Sustainable Pulse reported:
“This wave of class actions against food companies has caused many food brands to start seeking The Detox Project’s Glyphosate Free certification, according to their Director, Henry Rowlands; “The Detox Project has received a massive rise in enquiries from food brands regarding Glyphosate Residue Free certification, ranging from baby food to honey to supplement brands. So far we have 15 brands from around the world fully certified but over 50 brands have been in touch during the last week.”
Are we witnessing a grassroots, consumer-led movement that is reshaping the food industry where government and regulatory oversight has failed?
Recently HighWire host Del Bigtree interviewed author and investigative journalist Carey Gillam. Gillam has been investigating these issues since 1998 when Reuters first assigned her to start covering food, agriculture and the big business of GMO seeds and the chemicals used with them. Having tracked the research and data that plays into both human health and environmental impact, as well as investigating the FDA and USDA, Gillam states:
“What I found so frustrating over the years is, while they [regulatory agencies] would test for hundreds of different insecticides and fungicides and herbicides, they never would test for glyphosate…the most widely used agrochemical in the world – the most widely used herbicide in history.”

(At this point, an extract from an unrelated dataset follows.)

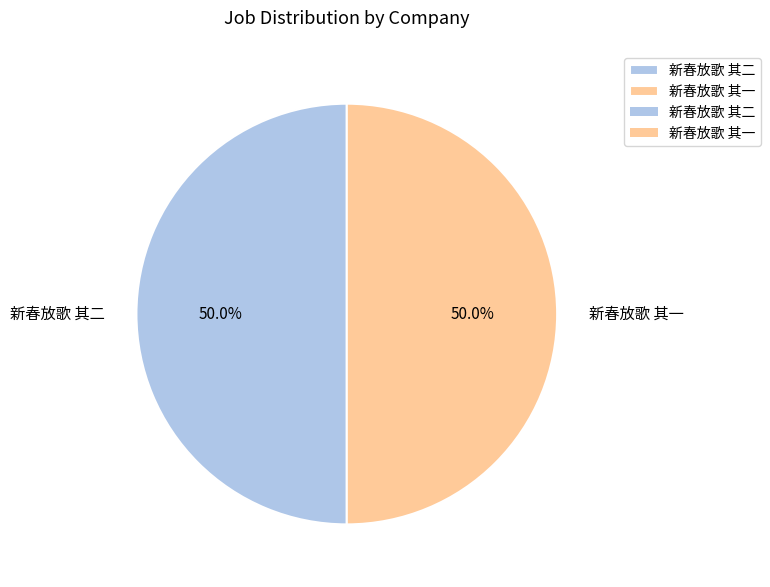

Approximately how many times larger is the value at 新春放歌 其二 compared to 新春放歌 其一?

1.0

We are at a crossroads from the sustained saturation of toxic, inadequately tested agrochemical products in our everyday life. Unlike the generational toll on human health from Big Tobacco and asbestos corporations of times past, the toxic reach of agrochemical companies is becoming inescapable. As Gillam says, “It’s in our food, it’s in our bodies and we are told by the companies and the regulators that they work very closely with that we shouldn’t worry about this. But our independent scientists are telling us we need to worry about this and we need to be engaged and informed.”

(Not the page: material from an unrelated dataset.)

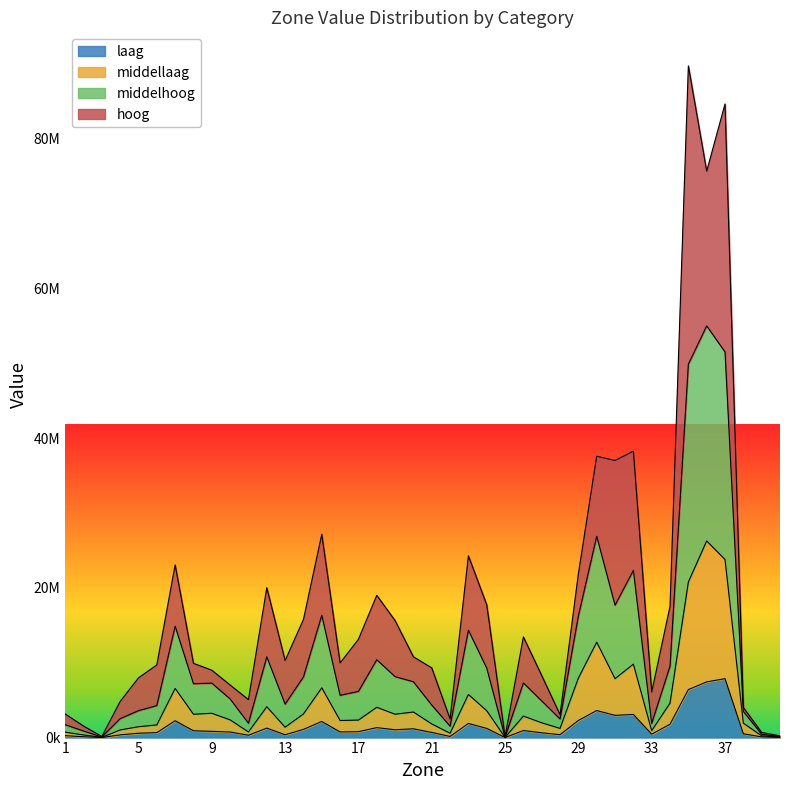

Between 13 and 36, which series saw the biggest shift?

middelhoog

Industry and regulatory bodies stand by the fact that these levels found in our food are only trace amounts and pose no threat to human health. However, as host Bigtree rationalized in the recent interview, “This is literally three meals a day. A trace amount only remains trace if you only came in contact with it once.”

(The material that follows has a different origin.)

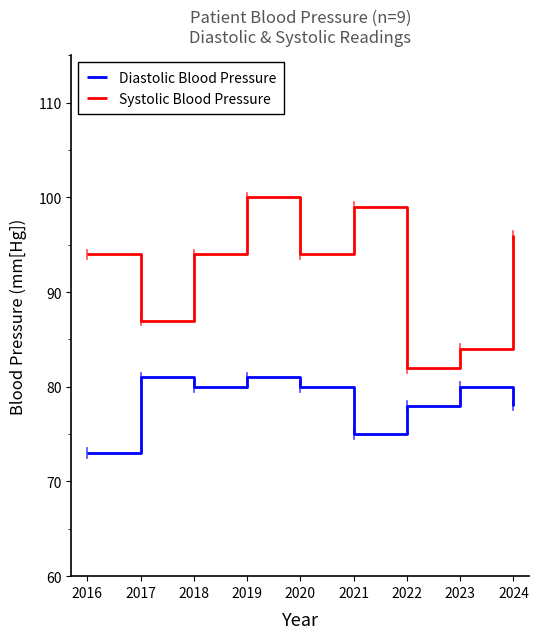

Reading left to right, list all the values displayed in this chart.

Diastolic Blood Pressure: 73	81	80	81	80	75	78	80	78
Systolic Blood Pressure: 94	87	94	100	94	99	82	84	96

A recent study published in the American Journal of Psychiatry should serve as a forbidding warning as the public expands its awareness around widespread agrochemical toxicity. The researchers tested to see whether elevated maternal levels of persistent environmental pollutants are associated with autism among offspring. The study looked at DDE, a metabolite of the insecticide DDT that was banned in the 1970s. The study found that mothers with the highest levels of DDE in their blood had more than doubled the odds of having children that developed autism and intellectual disability. According to the US Centers for Disease Control and Prevention (CDC), most of the population had detectable blood serum levels of DDE.
In closing, here are the university press release statements from the study’s lead author Alan Brown, M.D. of Columbia University Medical Center:
“We think of these chemicals in the past tense, relegated to a long-gone era of dangerous 20th Century toxins. Unfortunately, they are still present in the environment and are in our blood and tissues. In pregnant women, they are passed along to the developing fetus.”
How will we look back at glyphosate and its impact on our health and environment in the coming decades?